Extract:
- Date: 19–25 July
- Edition: 4th
- Category: WTA International
- Draw: 32S / 16D
- Prize money: $220,000
- Surface: Clay / outdoor
- Location: Bad Gastein, Austria

Champions

Singles
- Julia Görges

Doubles
- Lucie Hradecká / Anabel Medina Garrigues
- ← 2009 · Gastein Ladies · 2011 →

= 2010 Gastein Ladies =

The 2010 Gastein Ladies (also known as NÜRNBERGER Gastein Ladies for sponsorship purposes) was a women's tennis tournament played on outdoor clay courts. It was the 4th edition of the Gastein Ladies, and was part of the WTA International tournaments of the 2010 WTA Tour. It was held in Bad Gastein, Austria, from 19 July until 25 July 2010. Unseeded Julia Görges won the singles title.

Provided information:
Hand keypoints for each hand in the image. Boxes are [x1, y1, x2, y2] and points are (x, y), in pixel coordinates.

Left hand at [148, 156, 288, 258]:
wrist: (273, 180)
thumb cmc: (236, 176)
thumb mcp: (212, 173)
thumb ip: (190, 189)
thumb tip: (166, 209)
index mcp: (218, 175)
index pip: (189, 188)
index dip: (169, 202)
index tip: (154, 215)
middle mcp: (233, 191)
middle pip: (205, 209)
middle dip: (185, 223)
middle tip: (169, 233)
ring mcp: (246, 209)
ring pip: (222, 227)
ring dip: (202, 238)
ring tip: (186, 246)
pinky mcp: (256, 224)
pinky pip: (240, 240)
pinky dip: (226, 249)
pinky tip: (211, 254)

Work instruction 1: How much prize money was on offer at the 2010 Gastein Ladies, according to the article?
Work instruction 2: Pick up the 2010 Gastein Ladies article right after its final sentence and keep writing it.
The items have nothing to do with the 2010 Gastein Ladies article.

Exercise result 1: $220,000.

Exercise result 2:
==Finals==
===Singles===

GER Julia Görges defeated SUI Timea Bacsinszky, 6–1, 6–4
- It was Görges' only singles title of the year and the first of her career.

===Doubles===

CZE Lucie Hradecká / ESP Anabel Medina Garrigues defeated SUI Timea Bacsinszky / ITA Tathiana Garbin, 6–7^{(2–7)}, 6–1, [10–5]

==WTA entrants==
===Seeds===

| Player | Nationality | Ranking* | Seeding |
|---|---|---|---|
| Andrea Petkovic | GER Germany | 36 | 1 |
| Timea Bacsinszky | SUI Switzerland | 41 | 2 |
| Anabel Medina Garrigues | ESP Spain | 44 | 3 |
| Klára Zakopalová | CZE Czech Republic | 45 | 4 |
| Sybille Bammer | AUT Austria | 48 | 5 |
| Barbora Záhlavová-Strýcová | CZE Czech Republic | 52 | 6 |
| Tathiana Garbin | ITA Italy | 63 | 7 |
| Anastasija Sevastova | LAT Latvia | 64 | 8 |

- Seedings are based on the rankings of July 12, 2010.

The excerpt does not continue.